State Rep. Sarah Davis, a breast cancer survivor, represents a Houston district that is home to four higher education institutions that have collectively been awarded more than $300 million in CPRIT grants. Davis, a Republican, said lawmakers agree that there are some major problems at CPRIT, but she said she has concerns that the moratorium “further erodes the stature and credibility of CPRIT” by scaring scientists and researchers away from Texas.

A researcher recruited with a CPRIT grant to one of the institutions in Davis’ district backed out because of the moratorium, she said, while another “had a whole research team move to Texas and they’re just waiting in limbo.”

Dr.
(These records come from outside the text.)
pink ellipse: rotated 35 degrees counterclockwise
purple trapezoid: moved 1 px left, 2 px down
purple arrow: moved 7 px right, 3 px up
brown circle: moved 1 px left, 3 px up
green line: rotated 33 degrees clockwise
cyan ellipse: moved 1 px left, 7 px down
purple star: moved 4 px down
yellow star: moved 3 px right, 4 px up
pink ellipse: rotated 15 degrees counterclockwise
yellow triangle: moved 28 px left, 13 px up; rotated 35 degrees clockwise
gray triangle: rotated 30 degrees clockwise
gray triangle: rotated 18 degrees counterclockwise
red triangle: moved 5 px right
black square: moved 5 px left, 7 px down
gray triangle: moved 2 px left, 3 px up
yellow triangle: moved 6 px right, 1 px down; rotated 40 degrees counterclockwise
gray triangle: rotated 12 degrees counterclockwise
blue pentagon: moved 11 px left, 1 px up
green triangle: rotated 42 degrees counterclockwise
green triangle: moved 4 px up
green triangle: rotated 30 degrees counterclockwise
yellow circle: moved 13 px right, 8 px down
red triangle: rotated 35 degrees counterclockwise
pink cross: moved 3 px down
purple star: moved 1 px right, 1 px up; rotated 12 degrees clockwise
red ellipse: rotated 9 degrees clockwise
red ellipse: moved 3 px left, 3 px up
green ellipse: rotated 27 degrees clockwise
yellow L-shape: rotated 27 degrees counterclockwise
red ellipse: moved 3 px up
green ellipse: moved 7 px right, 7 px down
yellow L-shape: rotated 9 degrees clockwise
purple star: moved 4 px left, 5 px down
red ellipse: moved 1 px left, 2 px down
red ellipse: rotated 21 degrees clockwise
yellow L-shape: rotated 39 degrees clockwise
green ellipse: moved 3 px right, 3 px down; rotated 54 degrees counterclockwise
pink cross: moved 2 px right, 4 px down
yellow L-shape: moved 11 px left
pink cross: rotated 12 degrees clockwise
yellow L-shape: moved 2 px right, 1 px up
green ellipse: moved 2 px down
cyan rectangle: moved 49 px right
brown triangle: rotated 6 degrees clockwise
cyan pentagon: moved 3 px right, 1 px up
Adam Kuspa, the senior vice president of research at Baylor College of Medicine in Houston, said CPRIT grants have been critical in attracting scientists to Texas and developing infrastructure for biotechnology labs, both of which are long-term benefits to the Texas economy.

Baylor, for example, has recruited seven nationally recognized cancer researchers with CPRIT grants, but three of them are on hold because of the moratorium, Kuspa said.

“They chose to come here because we were able to offer them a substantial kick-start to their career through the CPRIT award,” Kuspa said. The prospect of being able to apply for additional CPRIT grants for research was also enticing, he said, “so there’s a little bit of angst around whether that will be available to them going forward.”

If the moratorium is not lifted, Baylor will have to divert money from other projects to keep its financial promises to the new recruits, Kuspa said, which could slow the institute’s overall research progress.

The state Legislature’s initial budget proposal for the 2014-15 biennium reduces CPRIT’s financing from $300 million to $10 million — the bare minimum to meet existing obligations. But lawmakers are considering measures to reform the institute, and some are optimistic that financing could be restored before the end of the legislative session.

“What I’m hearing from the members is, ‘Mend it, don’t end it,’” said Wayne Roberts, the associate vice president of public policy at the University of Texas Health Science Center in Houston, who was appointed as CPRIT’s interim executive director in December.

CPRIT’s rescue team — which also includes a fiscal consultant, Billy Hamilton, the state’s former chief revenue estimator, and a chief scientific officer, Margaret Kripke, the former executive vice president at the M.D. Anderson Cancer Center in Houston — is reviewing past grant applications and carrying out recommendations from state auditors while awaiting further direction from the Legislature.

Roberts said he would not recommend lifting the moratorium or requesting additional financing from the Legislature until CPRIT had “made inroads in regaining their trust.”

The institute’s grant review processes “are only as good as the people implementing them,” he said, “and if they don’t follow them, things go off track.”